In rebuttal, someone might say that New York Jews are not America and that the psychological status of American Democratic conventions are not contingent on the sundry and all too often stupid tribulations of Manhattanites in the New York Delegation. However, New Yorkers, though small in numbers, manage to throw their weight around and make others agree with them.
For example, modern feminism was invented, in large measure, by two Jewish girls from New York, Betty Friedan and Gloria Steinum – and soon it took over America and a good part of the world. Similarly, FDR’s New Deal, the veritable 5 books of Moses of the Democratic Party, were developed in New York by Jewish political activists like Belle Moskowitz (who conveyed her ideas to Governor Al Smith) and the Jewish Labor Leader Sidney Hellman. (Anti-Semitic Republicans complained that before FDR made any decision of substance, he would ask his aides to “check it with Sidney.” Of course, there were only so many Jews in New York Unions, but Sidney Hillman knew how to evangelize, and he gave his objectives legs by expertly exporting his ideas to unions which were Irish or Italian or Polish in virtually every large city on the Eastern Seaboard and in the Mid West.) Just as New York once disseminated its political liberalism to America and thereby enriched American life by giving the nation the New Deal, New York may have also had profound psychological consequences for America, first by spicing up the American Zeitgeist with the melancholic German, Jewish philosophy of Freud, and then by bestowing on America that which was often the negation of Freud, modern day Feminism.
The Convention, like all conventions nowadays, amounted to four days of Free political advertising
Years ago, conventions were exciting and often defined by fierce acrimony. In large measure this is because the convention had a job to do: Pick the nominee of the party, and the competition was often severe. Years ago, only very few states had primaries that selected delegates to the convention who were bound to support a specific nominee. Years ago, many delegates were uncommitted and controlled by political bosses who bargained with the various candidates up until the roll call vote for the nominee.
Because so much was in doubt until the very end, issues were debated with ferocity and zest. For example, at the 1952 Republican convention the old isolationist wing went to battle against the internationalists and the latter won and redefined the Republican party. At the 1948 convention, the Democratic Party joined the modern civil rights movement – and three states walked out of the convention. In 1960, Lyndon Johnson and John F Kennedy nearly killed each other as Johnson disseminated a story to the effect that JFK had Addison’s disease. They settled their dispute in the time-honored fashion: LBJ became JFK’s running mate.
Nowadays, there is no opposition at the convention and so the party simply gives us a very choreographed, scripted, not the least bit spontaneous 4-day affair in which they seem to be suffering perseveration: They say the same thing again and again and again; they make the perennial broken record appear innovative. And they bore us to death.

_DATA EXTRACTS_
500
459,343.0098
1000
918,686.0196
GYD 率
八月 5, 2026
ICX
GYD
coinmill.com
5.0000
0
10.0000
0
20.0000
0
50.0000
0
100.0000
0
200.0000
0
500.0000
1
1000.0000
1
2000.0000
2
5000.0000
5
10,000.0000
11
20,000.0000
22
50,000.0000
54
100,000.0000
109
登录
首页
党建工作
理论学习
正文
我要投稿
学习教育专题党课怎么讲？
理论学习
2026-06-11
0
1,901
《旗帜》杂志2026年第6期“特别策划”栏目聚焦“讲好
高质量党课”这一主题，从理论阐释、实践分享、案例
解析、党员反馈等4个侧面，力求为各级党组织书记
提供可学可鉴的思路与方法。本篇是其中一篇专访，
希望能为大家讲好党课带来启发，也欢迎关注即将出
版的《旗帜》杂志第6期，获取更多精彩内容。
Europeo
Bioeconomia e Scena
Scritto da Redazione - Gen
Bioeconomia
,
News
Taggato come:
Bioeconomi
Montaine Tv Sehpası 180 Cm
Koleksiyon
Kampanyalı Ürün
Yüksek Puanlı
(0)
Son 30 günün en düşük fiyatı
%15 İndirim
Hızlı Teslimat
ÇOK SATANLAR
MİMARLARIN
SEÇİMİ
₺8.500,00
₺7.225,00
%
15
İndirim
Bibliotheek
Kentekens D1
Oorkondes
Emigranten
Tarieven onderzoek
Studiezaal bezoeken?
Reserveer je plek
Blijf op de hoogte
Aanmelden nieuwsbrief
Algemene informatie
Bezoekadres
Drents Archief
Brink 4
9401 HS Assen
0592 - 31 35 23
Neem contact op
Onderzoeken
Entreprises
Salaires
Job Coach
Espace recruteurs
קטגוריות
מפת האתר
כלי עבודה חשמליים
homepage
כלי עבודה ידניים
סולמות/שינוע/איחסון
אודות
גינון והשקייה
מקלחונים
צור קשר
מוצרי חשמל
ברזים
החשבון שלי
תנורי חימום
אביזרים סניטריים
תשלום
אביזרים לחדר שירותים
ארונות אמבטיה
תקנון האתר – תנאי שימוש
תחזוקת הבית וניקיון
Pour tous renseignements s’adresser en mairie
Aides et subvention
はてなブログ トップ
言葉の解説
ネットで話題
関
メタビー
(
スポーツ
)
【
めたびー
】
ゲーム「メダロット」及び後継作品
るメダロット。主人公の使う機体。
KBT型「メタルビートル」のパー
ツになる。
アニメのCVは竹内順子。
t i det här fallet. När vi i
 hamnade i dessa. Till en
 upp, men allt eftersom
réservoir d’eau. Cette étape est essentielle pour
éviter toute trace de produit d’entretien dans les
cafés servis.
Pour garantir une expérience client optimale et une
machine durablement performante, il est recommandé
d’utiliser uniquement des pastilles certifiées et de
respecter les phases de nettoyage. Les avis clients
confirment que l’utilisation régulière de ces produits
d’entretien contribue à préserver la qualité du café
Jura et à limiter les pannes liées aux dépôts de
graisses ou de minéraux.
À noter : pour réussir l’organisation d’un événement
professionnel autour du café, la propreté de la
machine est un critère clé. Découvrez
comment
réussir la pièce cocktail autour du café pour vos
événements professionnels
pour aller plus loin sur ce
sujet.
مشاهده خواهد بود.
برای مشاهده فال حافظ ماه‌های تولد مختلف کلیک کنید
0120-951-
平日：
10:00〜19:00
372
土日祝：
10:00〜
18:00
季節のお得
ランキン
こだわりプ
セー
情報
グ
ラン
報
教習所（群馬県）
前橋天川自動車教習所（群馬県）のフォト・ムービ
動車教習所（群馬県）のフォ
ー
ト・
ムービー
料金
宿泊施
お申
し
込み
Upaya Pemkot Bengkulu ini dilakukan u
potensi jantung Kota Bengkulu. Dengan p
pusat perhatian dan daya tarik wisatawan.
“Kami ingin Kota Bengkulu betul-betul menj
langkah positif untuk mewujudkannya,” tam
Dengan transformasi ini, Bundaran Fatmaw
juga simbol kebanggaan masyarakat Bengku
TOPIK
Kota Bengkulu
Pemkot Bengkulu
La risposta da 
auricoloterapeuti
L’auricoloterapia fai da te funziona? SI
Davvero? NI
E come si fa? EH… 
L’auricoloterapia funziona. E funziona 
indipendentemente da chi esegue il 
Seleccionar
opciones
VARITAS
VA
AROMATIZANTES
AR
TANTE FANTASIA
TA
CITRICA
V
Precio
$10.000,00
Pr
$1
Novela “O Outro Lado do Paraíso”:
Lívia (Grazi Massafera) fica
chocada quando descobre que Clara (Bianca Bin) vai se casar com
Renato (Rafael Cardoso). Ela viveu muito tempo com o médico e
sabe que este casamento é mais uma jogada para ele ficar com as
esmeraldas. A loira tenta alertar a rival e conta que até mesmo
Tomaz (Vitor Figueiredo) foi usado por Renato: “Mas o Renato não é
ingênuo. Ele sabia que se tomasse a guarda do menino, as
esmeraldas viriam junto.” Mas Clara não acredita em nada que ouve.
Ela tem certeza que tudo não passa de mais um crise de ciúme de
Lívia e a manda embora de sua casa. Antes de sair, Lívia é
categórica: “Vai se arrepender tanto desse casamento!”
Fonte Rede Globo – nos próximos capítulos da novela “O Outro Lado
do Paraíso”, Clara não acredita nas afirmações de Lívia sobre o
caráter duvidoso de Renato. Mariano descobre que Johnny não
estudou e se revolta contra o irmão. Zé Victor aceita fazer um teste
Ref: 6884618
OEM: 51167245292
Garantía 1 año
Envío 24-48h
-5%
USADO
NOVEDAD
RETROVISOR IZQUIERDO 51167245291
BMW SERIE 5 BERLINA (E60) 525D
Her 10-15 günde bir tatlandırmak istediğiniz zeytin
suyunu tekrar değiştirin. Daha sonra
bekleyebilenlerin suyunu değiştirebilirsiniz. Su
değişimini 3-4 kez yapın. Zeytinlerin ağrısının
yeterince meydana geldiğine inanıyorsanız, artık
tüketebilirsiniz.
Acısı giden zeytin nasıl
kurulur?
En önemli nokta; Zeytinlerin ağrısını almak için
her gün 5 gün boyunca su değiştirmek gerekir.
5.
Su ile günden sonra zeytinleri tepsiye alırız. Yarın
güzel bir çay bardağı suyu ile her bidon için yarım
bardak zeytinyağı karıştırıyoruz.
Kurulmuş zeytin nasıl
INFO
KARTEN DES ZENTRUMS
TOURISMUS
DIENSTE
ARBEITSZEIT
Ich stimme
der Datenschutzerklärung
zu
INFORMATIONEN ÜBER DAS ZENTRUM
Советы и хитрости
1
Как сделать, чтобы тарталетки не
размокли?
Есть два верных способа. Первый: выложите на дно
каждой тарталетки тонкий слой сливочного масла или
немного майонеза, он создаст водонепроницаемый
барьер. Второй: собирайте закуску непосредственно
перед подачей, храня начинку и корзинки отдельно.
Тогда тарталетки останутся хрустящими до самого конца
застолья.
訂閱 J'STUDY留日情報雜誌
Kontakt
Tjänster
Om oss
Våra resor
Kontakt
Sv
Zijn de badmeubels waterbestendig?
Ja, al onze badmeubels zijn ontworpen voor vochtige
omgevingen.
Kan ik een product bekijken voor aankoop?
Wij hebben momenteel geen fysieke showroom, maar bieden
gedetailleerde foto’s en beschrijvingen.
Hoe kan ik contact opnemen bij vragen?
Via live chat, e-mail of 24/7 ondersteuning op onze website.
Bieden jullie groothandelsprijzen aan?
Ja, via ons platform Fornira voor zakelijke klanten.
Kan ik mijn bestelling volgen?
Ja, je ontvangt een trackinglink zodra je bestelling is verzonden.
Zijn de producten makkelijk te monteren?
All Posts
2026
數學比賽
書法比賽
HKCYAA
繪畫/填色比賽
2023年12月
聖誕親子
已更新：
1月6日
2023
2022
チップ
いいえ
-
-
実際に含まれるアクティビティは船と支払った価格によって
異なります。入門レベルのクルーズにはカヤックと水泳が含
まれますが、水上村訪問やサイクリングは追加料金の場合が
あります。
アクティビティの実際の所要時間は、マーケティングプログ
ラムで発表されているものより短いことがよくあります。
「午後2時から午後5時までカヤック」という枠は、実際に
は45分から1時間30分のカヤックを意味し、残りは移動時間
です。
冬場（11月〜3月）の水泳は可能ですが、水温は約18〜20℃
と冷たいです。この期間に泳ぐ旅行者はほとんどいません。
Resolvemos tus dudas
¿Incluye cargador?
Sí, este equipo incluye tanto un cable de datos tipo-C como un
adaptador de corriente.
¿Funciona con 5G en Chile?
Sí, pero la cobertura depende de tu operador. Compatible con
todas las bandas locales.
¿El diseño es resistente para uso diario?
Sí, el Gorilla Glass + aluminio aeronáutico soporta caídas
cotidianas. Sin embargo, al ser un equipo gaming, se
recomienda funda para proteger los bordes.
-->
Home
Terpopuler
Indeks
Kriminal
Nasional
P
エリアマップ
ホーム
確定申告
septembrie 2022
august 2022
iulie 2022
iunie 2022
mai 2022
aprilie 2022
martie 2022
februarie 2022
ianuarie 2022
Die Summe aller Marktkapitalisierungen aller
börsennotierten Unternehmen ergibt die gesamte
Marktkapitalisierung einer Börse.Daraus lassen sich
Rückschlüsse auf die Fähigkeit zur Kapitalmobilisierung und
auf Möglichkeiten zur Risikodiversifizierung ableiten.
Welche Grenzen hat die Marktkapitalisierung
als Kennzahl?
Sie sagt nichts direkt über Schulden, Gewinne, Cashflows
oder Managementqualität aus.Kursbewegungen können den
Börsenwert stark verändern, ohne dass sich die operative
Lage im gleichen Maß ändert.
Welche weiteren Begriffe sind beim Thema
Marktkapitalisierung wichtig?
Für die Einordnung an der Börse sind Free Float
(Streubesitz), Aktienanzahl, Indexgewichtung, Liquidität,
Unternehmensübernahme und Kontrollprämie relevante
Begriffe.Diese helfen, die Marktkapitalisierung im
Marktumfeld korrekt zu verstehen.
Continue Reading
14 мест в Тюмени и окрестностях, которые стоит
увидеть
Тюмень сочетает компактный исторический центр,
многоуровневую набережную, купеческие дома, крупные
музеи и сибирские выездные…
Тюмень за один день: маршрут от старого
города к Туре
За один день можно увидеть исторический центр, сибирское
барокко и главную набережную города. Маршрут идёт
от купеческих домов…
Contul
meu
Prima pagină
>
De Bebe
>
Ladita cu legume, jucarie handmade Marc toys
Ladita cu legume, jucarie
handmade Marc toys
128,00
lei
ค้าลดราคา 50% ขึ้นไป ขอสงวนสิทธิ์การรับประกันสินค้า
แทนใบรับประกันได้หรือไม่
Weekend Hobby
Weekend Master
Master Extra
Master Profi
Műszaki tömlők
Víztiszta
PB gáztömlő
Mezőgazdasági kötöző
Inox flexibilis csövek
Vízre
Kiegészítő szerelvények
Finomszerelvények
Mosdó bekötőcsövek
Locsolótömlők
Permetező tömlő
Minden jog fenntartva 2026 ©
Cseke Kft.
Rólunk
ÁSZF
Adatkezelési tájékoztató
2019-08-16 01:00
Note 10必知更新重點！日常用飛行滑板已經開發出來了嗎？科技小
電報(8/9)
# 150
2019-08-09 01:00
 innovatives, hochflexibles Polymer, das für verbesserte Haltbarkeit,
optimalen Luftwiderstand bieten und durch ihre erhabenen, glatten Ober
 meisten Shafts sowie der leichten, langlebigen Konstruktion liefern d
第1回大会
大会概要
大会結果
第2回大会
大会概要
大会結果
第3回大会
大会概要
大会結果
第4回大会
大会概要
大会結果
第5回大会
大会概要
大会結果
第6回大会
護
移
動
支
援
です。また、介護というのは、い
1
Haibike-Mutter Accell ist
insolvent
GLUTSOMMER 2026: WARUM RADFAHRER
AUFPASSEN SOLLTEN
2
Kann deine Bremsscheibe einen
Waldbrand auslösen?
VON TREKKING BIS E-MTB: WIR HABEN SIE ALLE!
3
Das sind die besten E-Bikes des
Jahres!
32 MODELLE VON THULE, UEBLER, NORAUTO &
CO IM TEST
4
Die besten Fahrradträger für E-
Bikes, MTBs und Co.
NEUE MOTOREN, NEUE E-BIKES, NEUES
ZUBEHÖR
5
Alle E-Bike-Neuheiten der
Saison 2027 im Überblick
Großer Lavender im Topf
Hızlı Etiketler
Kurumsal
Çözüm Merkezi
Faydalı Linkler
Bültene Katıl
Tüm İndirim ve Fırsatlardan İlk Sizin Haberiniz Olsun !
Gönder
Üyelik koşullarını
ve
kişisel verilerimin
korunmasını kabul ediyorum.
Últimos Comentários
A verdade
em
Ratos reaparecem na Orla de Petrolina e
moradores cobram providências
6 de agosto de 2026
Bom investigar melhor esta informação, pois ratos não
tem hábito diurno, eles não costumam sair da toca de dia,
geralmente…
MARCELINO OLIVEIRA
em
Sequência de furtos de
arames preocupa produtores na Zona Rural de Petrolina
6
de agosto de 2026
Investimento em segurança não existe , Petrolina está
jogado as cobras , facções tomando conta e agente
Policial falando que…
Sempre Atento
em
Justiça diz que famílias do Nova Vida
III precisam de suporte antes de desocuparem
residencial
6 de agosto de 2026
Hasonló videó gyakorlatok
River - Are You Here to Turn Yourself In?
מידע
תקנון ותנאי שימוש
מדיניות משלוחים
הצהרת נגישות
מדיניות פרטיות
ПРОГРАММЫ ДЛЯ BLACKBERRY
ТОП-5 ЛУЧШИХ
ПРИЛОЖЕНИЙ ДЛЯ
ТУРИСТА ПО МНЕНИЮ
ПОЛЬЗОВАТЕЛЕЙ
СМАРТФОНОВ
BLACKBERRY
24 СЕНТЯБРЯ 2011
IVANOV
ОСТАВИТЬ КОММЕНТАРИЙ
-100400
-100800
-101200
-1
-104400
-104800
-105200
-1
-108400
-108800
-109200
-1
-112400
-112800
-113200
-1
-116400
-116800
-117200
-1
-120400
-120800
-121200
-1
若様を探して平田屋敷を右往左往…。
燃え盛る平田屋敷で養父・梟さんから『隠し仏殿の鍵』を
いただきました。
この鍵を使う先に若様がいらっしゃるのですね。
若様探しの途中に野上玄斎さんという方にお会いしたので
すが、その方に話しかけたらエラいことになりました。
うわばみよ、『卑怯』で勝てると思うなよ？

_EXERCISE INSTRUCTIONS_
Transcribe the passage on political conventions from "The Convention, like" up to and including "for the nominee.". The items aren't needed for any of this.

_REPLY TO THE TASK_
The Convention, like all conventions nowadays, amounted to four days of Free political advertising
Years ago, conventions were exciting and often defined by fierce acrimony. In large measure this is because the convention had a job to do: Pick the nominee of the party, and the competition was often severe. Years ago, only very few states had primaries that selected delegates to the convention who were bound to support a specific nominee. Years ago, many delegates were uncommitted and controlled by political bosses who bargained with the various candidates up until the roll call vote for the nominee.